How Does The Bail Process Work In Oklahoma?
There are several different options for bail in Oklahoma. In most counties, bail is set by a schedule. If you’re accused of committing a certain crime, then there is a dollar amount associated with that crime, and as soon as you are arraigned then you’ll be told the bail amount. Although it’s set by a schedule, that doesn’t necessarily mean that is what the bail has to stay at. If you feel bail is set too high, then your attorney can certainly put in a motion for a bond reduction. The court looks at various requirements to determine what the bail should be set at. The primary purpose of bail is to ensure that the defendant appears before the court.
The bail will be set at that amount, and you don’t always have to pay the entire amount. What people usually do is have a bondsman. The going rate generally for bondsmen in Oklahoma is ten percent. You will pay the bondsman ten percent of what the bail is set at, and then they’ll post your bond. You will be able to get out, but you don’t receive that ten percent back.
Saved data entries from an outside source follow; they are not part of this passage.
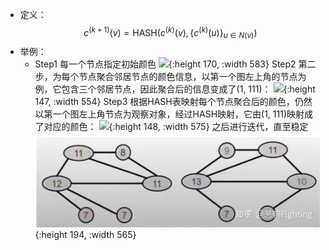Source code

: - 定义：
  $$c^{(k+1)}(v)=\text{HASH}\left(c^{(k)}(v),\{c^{(k)}(u)\}_{u\in N(v)}\right)$$
- 举例：
	- Step1 每一个节点指定初始颜色
	  ![](https://pic4.zhimg.com/80/v2-90c4356296a83fe1c966fdd8c371513f_1440w.webp){:height 170, :width 583}
	  Step2 第二步，为每个节点聚合邻居节点的颜色信息，以第一个图左上角的节点为例，它包含三个邻居节点，因此聚合后的信息变成了(1, 111)：
	  ![](https://pic2.zhimg.com/80/v2-b5760d93b58bbad670189cb2591db2d5_1440w.webp){:height 147, :width 554}
	  Step3 根据HASH表映射每个节点聚合后的颜色，仍然以第一个图左上角节点为观察对象，经过HASH映射，它由(1, 111)映射成了对应的颜色：
	  ![](https://pic4.zhimg.com/80/v2-32f49e35d80e761b68db637cdc0088c7_1440w.webp){:height 148, :width 575}
	  之后进行迭代，直至稳定
	  ![image.png](../assets/image_1704627545254_0.png){:height 194, :width 565}
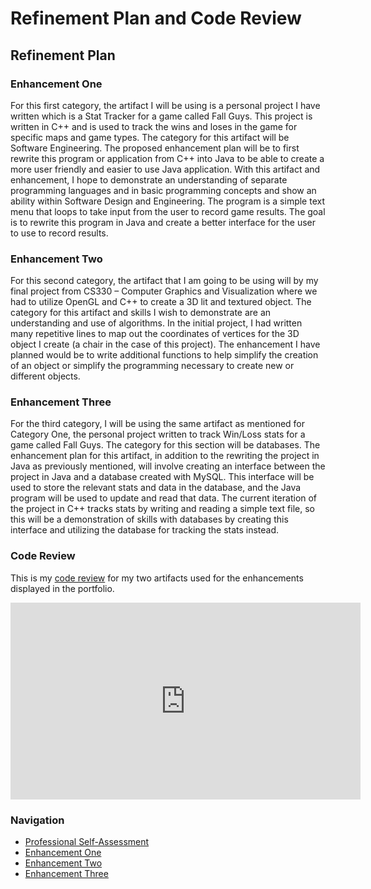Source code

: # Refinement Plan and Code Review
## Refinement Plan
### Enhancement One
For this first category, the artifact I will be using is a personal project I have written which is a Stat Tracker for a game called Fall Guys. This project is written in C++ and is used to track the wins and loses in the game for specific maps and game types. The category for this artifact will be Software Engineering. The proposed enhancement plan will be to first rewrite this program or application from C++ into Java to be able to create a more user friendly and easier to use Java application. With this artifact and enhancement, I hope to demonstrate an understanding of separate programming languages and in basic programming concepts and show an ability within Software Design and Engineering. The program is a simple text menu that loops to take input from the user to record game results. The goal is to rewrite this program in Java and create a better interface for the user to use to record results.

### Enhancement Two
For this second category, the artifact that I am going to be using will by my final project from CS330 – Computer Graphics and Visualization where we had to utilize OpenGL and C++ to create a 3D lit and textured object. The category for this artifact and skills I wish to demonstrate are an understanding and use of algorithms. In the initial project, I had written many repetitive lines to map out the coordinates of vertices for the 3D object I create (a chair in the case of this project). The enhancement I have planned would be to write additional functions to help simplify the creation of an object or simplify the programming necessary to create new or different objects. 

### Enhancement Three
For the third category, I will be using the same artifact as mentioned for Category One, the personal project written to track Win/Loss stats for a game called Fall Guys. The category for this section will be databases. The enhancement plan for this artifact, in addition to the rewriting the project in Java as previously mentioned, will involve creating an interface between the project in Java and a database created with MySQL. This interface will be used to store the relevant stats and data in the database, and the Java program will be used to update and read that data. The current iteration of the project in C++ tracks stats by writing and reading a simple text file, so this will be a demonstration of skills with databases by creating this interface and utilizing the database for tracking the stats instead.

### Code Review
This is my [code review](https://www.youtube.com/watch?v=2N7yqD749hU) for my two artifacts used for the enhancements displayed in the portfolio. 

<iframe width="560" height="315" src="https://www.youtube.com/embed/2N7yqD749hU" title="YouTube video player" frameborder="0" allow="accelerometer; clipboard-write; encrypted-media; gyroscope; picture-in-picture" allowfullscreen></iframe>

### Navigation
  - [Professional Self-Assessment](../index.md)
  - [Enhancement One](./enhancement_one.md) 
  - [Enhancement Two](./enhancement_two.md)
  - [Enhancement Three](./enhancement_three.md)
However, if you have that amount of cash then you can post bond yourself. At some point, you’ll be able to get that back once everything is complete and the court has been assured that you are going to show up for court.
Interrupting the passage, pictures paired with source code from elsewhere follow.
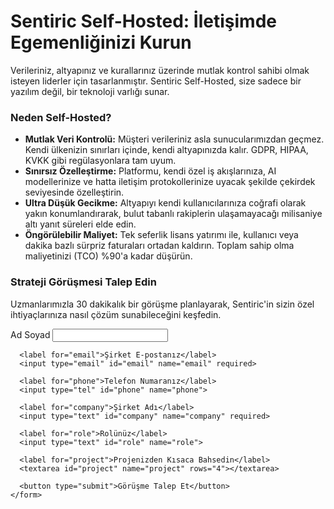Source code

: # Sentiric Self-Hosted: İletişimde Egemenliğinizi Kurun

Verileriniz, altyapınız ve kurallarınız üzerinde mutlak kontrol sahibi olmak isteyen liderler için tasarlanmıştır. Sentiric Self-Hosted, size sadece bir yazılım değil, bir teknoloji varlığı sunar.

<div class="enterprise-container">
  <div class="enterprise-value">
    <h3>Neden Self-Hosted?</h3>
    <ul>
      <li><strong>Mutlak Veri Kontrolü:</strong> Müşteri verileriniz asla sunucularımızdan geçmez. Kendi ülkenizin sınırları içinde, kendi altyapınızda kalır. GDPR, HIPAA, KVKK gibi regülasyonlara tam uyum.</li>
      <li><strong>Sınırsız Özelleştirme:</strong> Platformu, kendi özel iş akışlarınıza, AI modellerinize ve hatta iletişim protokollerinize uyacak şekilde çekirdek seviyesinde özelleştirin.</li>
      <li><strong>Ultra Düşük Gecikme:</strong> Altyapıyı kendi kullanıcılarınıza coğrafi olarak yakın konumlandırarak, bulut tabanlı rakiplerin ulaşamayacağı milisaniye altı yanıt süreleri elde edin.</li>
      <li><strong>Öngörülebilir Maliyet:</strong> Tek seferlik lisans yatırımı ile, kullanıcı veya dakika bazlı sürpriz faturaları ortadan kaldırın. Toplam sahip olma maliyetinizi (TCO) %90'a kadar düşürün.</li>
    </ul>
  </div>
  <div class="enterprise-form">
    <h3>Strateji Görüşmesi Talep Edin</h3>
    <p>Uzmanlarımızla 30 dakikalık bir görüşme planlayarak, Sentiric'in sizin özel ihtiyaçlarınıza nasıl çözüm sunabileceğini keşfedin.</p>
    <form>
      <label for="fullName">Ad Soyad</label>
      <input type="text" id="fullName" name="fullName" required>
      
      <label for="email">Şirket E-postanız</label>
      <input type="email" id="email" name="email" required>

      <label for="phone">Telefon Numaranız</label>
      <input type="tel" id="phone" name="phone">

      <label for="company">Şirket Adı</label>
      <input type="text" id="company" name="company" required>
      
      <label for="role">Rolünüz</label>
      <input type="text" id="role" name="role">

      <label for="project">Projenizden Kısaca Bahsedin</label>
      <textarea id="project" name="project" rows="4"></textarea>
      
      <button type="submit">Görüşme Talep Et</button>
    </form>
  </div>
</div>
There is another option, which is the personal recognizance bond. Your attorney can go in and ask that a PR bond be set for you, which means that there is no amount that you have to pay. The court will do this because they feel very confident that you’ll be able to show up for your court appearances even though you won’t lose any money if you don’t show up for your court appearance. Often, having an attorney goes a long way in being able to secure a PR bond. It is also called an OR bond, or own recognizance bond.
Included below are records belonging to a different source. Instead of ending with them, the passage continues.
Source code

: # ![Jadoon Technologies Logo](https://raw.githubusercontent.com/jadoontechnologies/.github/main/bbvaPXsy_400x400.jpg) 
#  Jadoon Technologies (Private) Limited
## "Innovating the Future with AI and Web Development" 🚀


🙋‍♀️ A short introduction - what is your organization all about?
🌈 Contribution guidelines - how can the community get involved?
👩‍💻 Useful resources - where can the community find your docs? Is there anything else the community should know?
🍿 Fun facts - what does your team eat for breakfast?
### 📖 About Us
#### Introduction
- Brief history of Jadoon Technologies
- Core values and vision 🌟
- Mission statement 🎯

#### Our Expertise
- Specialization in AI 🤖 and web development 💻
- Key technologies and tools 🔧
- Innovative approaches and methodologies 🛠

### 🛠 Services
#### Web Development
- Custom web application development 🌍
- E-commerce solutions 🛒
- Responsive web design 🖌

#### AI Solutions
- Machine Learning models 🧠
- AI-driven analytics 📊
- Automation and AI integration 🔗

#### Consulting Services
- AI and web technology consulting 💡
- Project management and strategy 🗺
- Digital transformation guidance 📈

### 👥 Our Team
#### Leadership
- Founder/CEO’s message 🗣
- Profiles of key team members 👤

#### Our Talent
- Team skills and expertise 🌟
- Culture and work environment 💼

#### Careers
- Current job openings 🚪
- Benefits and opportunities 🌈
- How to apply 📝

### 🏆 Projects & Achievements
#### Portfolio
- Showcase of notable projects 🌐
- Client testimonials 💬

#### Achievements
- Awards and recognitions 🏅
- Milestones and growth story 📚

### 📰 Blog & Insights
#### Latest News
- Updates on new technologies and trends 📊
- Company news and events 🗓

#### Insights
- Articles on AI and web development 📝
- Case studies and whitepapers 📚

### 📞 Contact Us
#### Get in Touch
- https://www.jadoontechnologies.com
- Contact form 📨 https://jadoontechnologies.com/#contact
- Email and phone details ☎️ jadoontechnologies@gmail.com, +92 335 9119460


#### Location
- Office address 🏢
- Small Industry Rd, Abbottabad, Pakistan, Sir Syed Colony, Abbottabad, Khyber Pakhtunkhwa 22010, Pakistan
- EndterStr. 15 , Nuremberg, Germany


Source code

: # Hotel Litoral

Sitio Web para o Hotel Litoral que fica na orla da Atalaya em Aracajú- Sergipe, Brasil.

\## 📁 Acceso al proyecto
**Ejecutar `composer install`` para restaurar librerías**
Once you get out of jail and somebody posts the bond for you or you are out on your own recognizance, then what is next is usually an arraignment. That will usually happen within a couple of weeks after being arrested, and you will be notified somehow. You will either be told when you are arrested to show up on a certain day, or days and times, or when you are released you will be told when and where to show up for an arraignment. You may also receive a notice in the mail. During the arraignment you’ll be standing in front of a judge, and that is when the judge reads the official charging document to you, which is called the information. That is where you’re officially charged with that crime. The information says that the defendant on this certain day in this certain county committed this certain crime.
That’s what the state will ultimately have to prove beyond a reasonable doubt, if it gets to that stage. You’ll receive the information, and then you will also receive a court date which will be about a month out. What type of appearance you will have to make next depends on whether or not it is a felony or a misdemeanor. Misdemeanors go on a disposition docket that you may or may not have to attend. That’s something that your attorney will have to coordinate. If you’re charged with a felony then you will have a preliminary hearing conference date. That’s where you must or may have to show up—depending on the county. Your attorney will use that time to talk with prosecutors, negotiate and advocate for you. From there, the next appearances will probably be about a month or two from that appearance.